December 17, 2016
In the ongoing debate over how to repair America’s broken criminal justice system, civil asset forfeiture laws are among the most obvious candidates for reform that conservatives can support.
Civil asset forfeiture is a tool that law enforcement uses to seize property alleged to have been involved in a crime. That could be a few hundred dollars or a car or even someone’s home.
Asset forfeiture laws are intended to fight organized crime, drug king pins and terrorists, and they can work effectively for that purpose. But too often these laws ensnare ordinary, innocent people, often leaving them with no recourse.
The burden is typically on the accused to prove that his property was not involved in a crime, the cost of which can be prohibitive. In the meantime, the accused person’s property typically stays with the police. The success rate for winning back property tends to be low. Tales are legion of innocent people having their money or property taken and never getting it back.
A big part of the problem is that law enforcement often seizes property only on suspicion of criminal activity, rather than actual evidence of it. As we have said in the past, this runs counter to the basic constitutional principle of presumption of innocence.
This practice creates incentives for cops to be on the hunt for property to take from innocent people. In many cases, law enforcement officials learn to count on the windfalls seized assets can create. Police departments have been known to spend seized money on expensive toys.

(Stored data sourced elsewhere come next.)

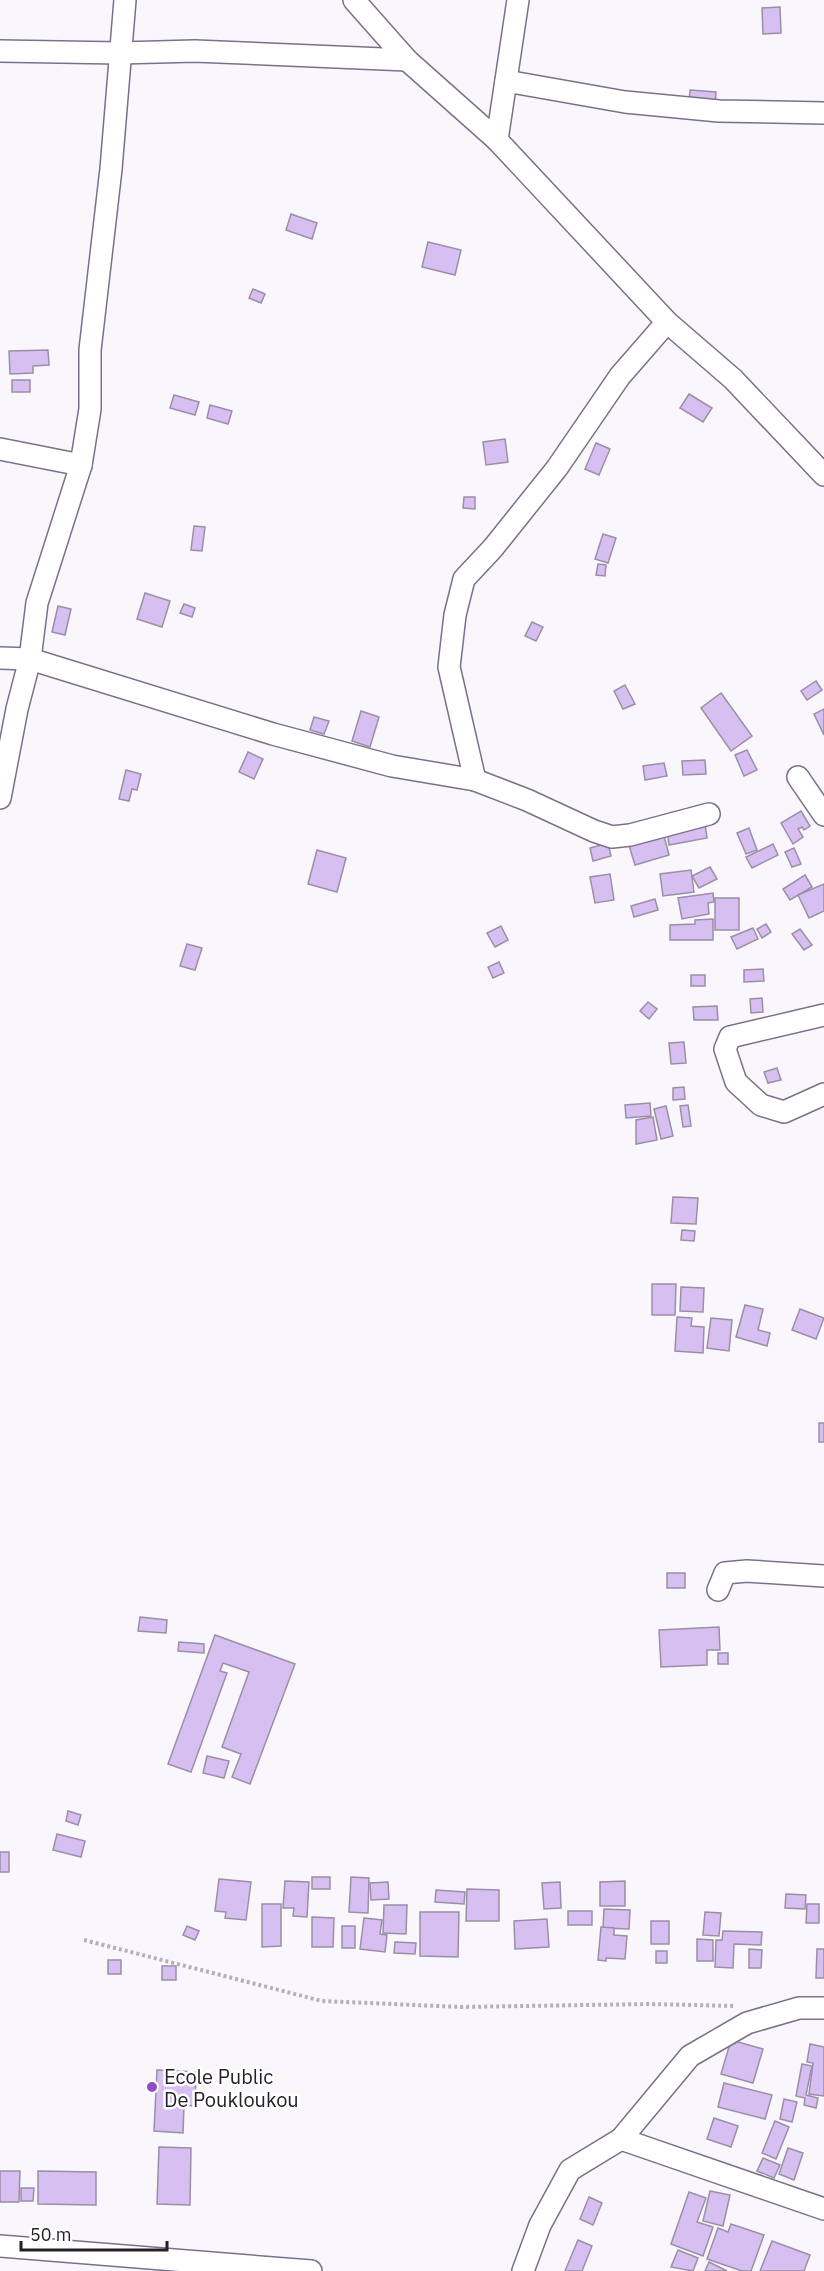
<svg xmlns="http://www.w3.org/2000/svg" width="824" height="2271" viewBox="0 0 824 2271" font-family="'IBM Plex Sans',sans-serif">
  <rect width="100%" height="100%" fill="#f9f6fc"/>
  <g fill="#d7bff1" stroke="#9b8fa8" stroke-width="1.5">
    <polygon points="780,7 781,33 763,34 762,8"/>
    <polygon points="690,90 716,92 715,106 689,104"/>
    <polygon points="291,214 317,223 312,239 286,230"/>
    <polygon points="428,242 461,250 455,275 422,267"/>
    <polygon points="253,289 265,294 261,303 249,298"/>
    <polygon points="48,350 49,365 33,366 33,373 10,374 9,351"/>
    <rect x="12" y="380" width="18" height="12"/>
    <polygon points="689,394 712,408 703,422 680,408"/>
    <polygon points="174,395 199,402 195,415 170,408"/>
    <polygon points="210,405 232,411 228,424 207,418"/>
    <polygon points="505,439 508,462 486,465 483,442"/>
    <polygon points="596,443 610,449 599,475 585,469"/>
    <polygon points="464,497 475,497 475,509 463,508"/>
    <polygon points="194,526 205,527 202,551 191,550"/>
    <polygon points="603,534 616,538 608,563 595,559"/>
    <polygon points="598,564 606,565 605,576 596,575"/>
    <polygon points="145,593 170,601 162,627 137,619"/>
    <polygon points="184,604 195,608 192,617 180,613"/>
    <polygon points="58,606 71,609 65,635 52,632"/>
    <polygon points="532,622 543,627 536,641 525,636"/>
    <polygon points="816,681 822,690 807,700 801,691"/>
    <polygon points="625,685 635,704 623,709 614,691"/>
    <polygon points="721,693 752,736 731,751 701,708"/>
    <polygon points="824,709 824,735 814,714"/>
    <polygon points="361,711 379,717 370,747 352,741"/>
    <polygon points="314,717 329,721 324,734 310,730"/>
    <polygon points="747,750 757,770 744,776 735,755"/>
    <polygon points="248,752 263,759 254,779 239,772"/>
    <polygon points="705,760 706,774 683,775 682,761"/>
    <polygon points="664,763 667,776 645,780 643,766"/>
    <polygon points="126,770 141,774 137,790 132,789 129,801 119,799"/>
    <polygon points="801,811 810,826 804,830 802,827 798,829 803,837 793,844 781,823"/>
    <polygon points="705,823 707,838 669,845 667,830"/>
    <polygon points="749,828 757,850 746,854 737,833"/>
    <polygon points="663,832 669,855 635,865 628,842"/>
    <polygon points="608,843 611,856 593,861 590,848"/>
    <polygon points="773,844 778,855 752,868 746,857"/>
    <polygon points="794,848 801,864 792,867 785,852"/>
    <polygon points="317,850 346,858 337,892 308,884"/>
    <polygon points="710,867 717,879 699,888 692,876"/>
    <polygon points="691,870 694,892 663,896 660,874"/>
    <polygon points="610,874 614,900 595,903 590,877"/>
    <polygon points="805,875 812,887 790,900 783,889"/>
    <polygon points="824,884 824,911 809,918 798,895"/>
    <polygon points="713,893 714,902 708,903 709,914 682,919 678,898"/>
    <rect x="715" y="898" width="24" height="32"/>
    <polygon points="655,899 658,910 634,917 631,906"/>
    <polygon points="713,919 713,940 670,940 670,925 695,924 695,920"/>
    <polygon points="766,924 771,932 762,938 757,929"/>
    <polygon points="501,926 508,940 495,947 487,933"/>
    <polygon points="753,928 758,939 737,949 731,937"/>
    <polygon points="800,929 812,945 804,950 792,934"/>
    <polygon points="187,944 202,948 195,970 180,966"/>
    <polygon points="499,962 504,973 493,978 488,967"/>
    <polygon points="763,969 764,981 744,982 744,970"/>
    <rect x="691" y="975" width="14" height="11"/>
    <polygon points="762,998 763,1012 751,1013 750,999"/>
    <polygon points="648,1002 657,1009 649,1019 640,1011"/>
    <polygon points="717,1006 718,1020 694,1020 693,1007"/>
    <polygon points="684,1042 686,1063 671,1064 669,1043"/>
    <polygon points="777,1068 781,1080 768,1083 764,1072"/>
    <polygon points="684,1087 685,1099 673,1100 673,1088"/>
    <polygon points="650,1103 651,1116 626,1118 625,1105"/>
    <polygon points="688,1105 691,1126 683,1127 680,1106"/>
    <polygon points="666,1106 673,1136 661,1139 654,1109"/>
    <polygon points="653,1117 657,1140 636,1144 636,1120"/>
    <polygon points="673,1197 698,1198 696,1224 671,1223"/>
    <polygon points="682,1230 695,1231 694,1241 681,1240"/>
    <polygon points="652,1284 676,1284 675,1315 652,1315"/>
    <polygon points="681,1287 704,1288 703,1312 680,1311"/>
    <polygon points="745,1305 763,1309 758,1330 770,1333 767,1346 736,1337"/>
    <polygon points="800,1309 824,1318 816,1339 792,1330"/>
    <polygon points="677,1317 692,1318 691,1326 704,1327 703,1353 675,1351"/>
    <polygon points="711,1318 732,1320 729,1351 707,1348"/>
    <rect x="819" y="1423" width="5" height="19"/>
    <rect x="667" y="1573" width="18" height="15"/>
    <polygon points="140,1617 167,1620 166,1633 138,1631"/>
    <polygon points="719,1627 720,1650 707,1650 707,1665 661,1667 659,1630"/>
    <polygon points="215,1635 295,1664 250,1784 232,1777 241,1754 222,1747 249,1672 223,1663 220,1671 227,1673 191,1772 168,1764"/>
    <polygon points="179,1642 204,1644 204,1653 178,1651"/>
    <rect x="718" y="1653" width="10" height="11"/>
    <polygon points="207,1756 229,1761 224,1778 203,1773"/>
    <polygon points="68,1811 81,1815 78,1825 66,1821"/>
    <polygon points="57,1834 85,1841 81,1857 53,1850"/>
    <rect x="0" y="1852" width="9" height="20"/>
    <rect x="312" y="1877" width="18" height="12"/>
    <polygon points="351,1877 369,1878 368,1913 349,1912"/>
    <polygon points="219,1879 251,1882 246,1920 225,1918 226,1912 215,1911"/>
    <polygon points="285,1881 309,1882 307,1917 293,1916 294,1908 283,1908"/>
    <polygon points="625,1881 625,1906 600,1906 600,1882"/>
    <polygon points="388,1882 389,1899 371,1900 370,1883"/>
    <polygon points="560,1882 561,1908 544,1909 542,1883"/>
    <polygon points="467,1889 499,1890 499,1921 466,1921"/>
    <polygon points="436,1890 465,1892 464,1904 435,1902"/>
    <polygon points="786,1894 806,1895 805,1909 785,1908"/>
    <polygon points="262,1904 281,1904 281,1946 262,1947"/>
    <polygon points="807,1904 819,1904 819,1923 806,1923"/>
    <polygon points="384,1905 407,1905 406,1934 383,1933"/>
    <polygon points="604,1909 630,1910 629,1929 603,1928"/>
    <rect x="568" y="1911" width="24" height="14"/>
    <polygon points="420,1912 459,1912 458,1957 420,1956"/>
    <polygon points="705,1912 721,1913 719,1936 703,1935"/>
    <polygon points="312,1917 334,1918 333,1947 312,1947"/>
    <polygon points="364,1918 382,1920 380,1934 387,1935 385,1952 360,1949"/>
    <polygon points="547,1919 549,1947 515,1949 514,1921"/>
    <rect x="651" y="1921" width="18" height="23"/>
    <polygon points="187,1926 199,1931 195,1940 183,1935"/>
    <rect x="342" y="1926" width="13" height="22"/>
    <polygon points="601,1927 614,1928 614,1935 627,1936 625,1959 606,1958 606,1961 598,1960"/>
    <polygon points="723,1931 762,1932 761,1945 734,1944 733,1968 715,1967 716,1940 722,1940"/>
    <polygon points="697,1939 713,1940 713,1961 697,1961"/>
    <polygon points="395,1942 416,1943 415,1954 394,1953"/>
    <polygon points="749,1949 762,1950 761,1968 749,1968"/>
    <polygon points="817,1949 824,1949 824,1978 816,1978"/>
    <rect x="656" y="1951" width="11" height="12"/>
    <rect x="108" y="1960" width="13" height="14"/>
    <rect x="162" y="1966" width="14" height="14"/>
    <polygon points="731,2040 763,2049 753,2083 721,2074"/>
    <polygon points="810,2044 824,2047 824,2096 809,2094 813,2063 807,2062"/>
    <polygon points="802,2064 812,2066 806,2095 818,2098 816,2108 804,2105 805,2098 796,2096"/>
    <polygon points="157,2070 196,2072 195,2106 184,2105 183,2133 154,2131"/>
    <polygon points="724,2083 772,2095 765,2119 718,2107"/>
    <polygon points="784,2099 797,2102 792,2122 780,2119"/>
    <polygon points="714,2118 738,2126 731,2147 707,2139"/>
    <polygon points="775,2121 789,2127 776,2159 762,2153"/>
    <polygon points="159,2147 191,2148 190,2205 157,2204"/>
    <polygon points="788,2148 803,2153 794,2180 779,2174"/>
    <polygon points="763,2158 780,2165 774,2178 757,2171"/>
    <polygon points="0,2171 20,2171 19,2202 0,2202"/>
    <polygon points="38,2171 96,2172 96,2205 38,2204"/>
    <polygon points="21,2188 34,2188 33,2201 21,2201"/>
    <polygon points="710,2191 730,2195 723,2226 703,2221"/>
    <polygon points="689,2192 706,2198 697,2222 713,2227 703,2256 671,2244"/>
    <polygon points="589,2197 602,2203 593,2225 580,2219"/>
    <polygon points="731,2224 764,2235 751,2271 742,2271 707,2259 718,2228 728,2232"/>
    <polygon points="578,2240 592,2246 582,2271 565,2271"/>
    <polygon points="772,2241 810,2255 804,2271 760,2271"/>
    <polygon points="678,2250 698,2258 693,2271 671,2267"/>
    <polygon points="709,2262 727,2271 705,2271"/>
  </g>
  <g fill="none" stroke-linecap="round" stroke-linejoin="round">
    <g stroke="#7c7089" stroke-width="24">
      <g id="street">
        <polyline points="354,0 407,60 497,140 667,322 733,379 824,475"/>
        <polyline points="0,51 120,53 195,51 407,60"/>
        <polyline points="506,81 625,102 719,111 824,113"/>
        <polyline points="497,140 518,0"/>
        <polyline points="0,449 81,465 37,603 30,659 17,709 0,798"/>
        <polyline points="81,465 90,409 90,350 111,169 125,0"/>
        <polyline points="0,658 30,659 273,734 392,766 475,780 527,800 594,831 612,837 630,835 709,814"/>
        <polyline points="798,777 824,815"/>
        <polyline points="475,780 449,667 455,615 464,579 493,548 557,468 620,376 667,322"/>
        <polyline points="824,1015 730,1037 725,1049 736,1082 761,1105 784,1112 824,1094"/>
        <polyline points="718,1590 725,1573 747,1571 824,1576"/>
        <polyline points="621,2139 824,2209"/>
        <polyline points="0,2246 311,2271"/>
        <polyline points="523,2271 540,2225 570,2170 621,2139 690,2056 747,2023 799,2008 824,2008"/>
      </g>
    </g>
    <polyline stroke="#b3b0b7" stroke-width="4" stroke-dasharray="3 3" stroke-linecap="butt" points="84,1940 322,2001 461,2007 649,2004 736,2006"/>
    <use href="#street" stroke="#fff" stroke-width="21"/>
  </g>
  <circle fill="#8e4ec4" stroke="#fff" stroke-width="2" cx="152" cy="2087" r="6"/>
  <g text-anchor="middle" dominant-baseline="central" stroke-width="5" stroke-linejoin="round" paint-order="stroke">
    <g font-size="20" fill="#25202a" stroke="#fff" text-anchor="start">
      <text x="164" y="2076">Ecole Public<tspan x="164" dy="23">De Poukloukou</tspan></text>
    </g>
  </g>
  <path d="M21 2241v9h146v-9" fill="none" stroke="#25202a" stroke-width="3"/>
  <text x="30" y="2241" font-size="18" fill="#25202a" stroke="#ffffff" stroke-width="4.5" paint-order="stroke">50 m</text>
</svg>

How common is this practice? Billions are seized every year under the practice. And one study found that 40 percent of police departments say funds they seize are a necessary source of income.
In Ohio, both houses of the legislature have passed a bill requiring law enforcement to file criminal charges against people before they can keep their cash or property. Suspicion of wrongdoing is no longer enough.
The bill would further limit police departments from taking cases to the federal level and working with the Justice Department to evade state laws on forfeitures, a common practice.
The legislature still must work out the minimum amount of money that law enforcement can seize through criminal forfeiture. Once it does, the legislation will go to Gov. John Kasich’s desk, where we hope he will sign it.
Such reforms are not only a matter of property rights and due process. They are also a matter of social cohesion. Civil asset forfeiture the way it is often practiced erodes trust between law enforcement and the public at a time when such trust is in short supply.
In Ohio, both conservative and liberal groups lobbied to have the bill passed, and it passed unanimously, which shows the bipartisan nature of this reform. Seventeen other states have passed similar reforms, and we encourage more to join them.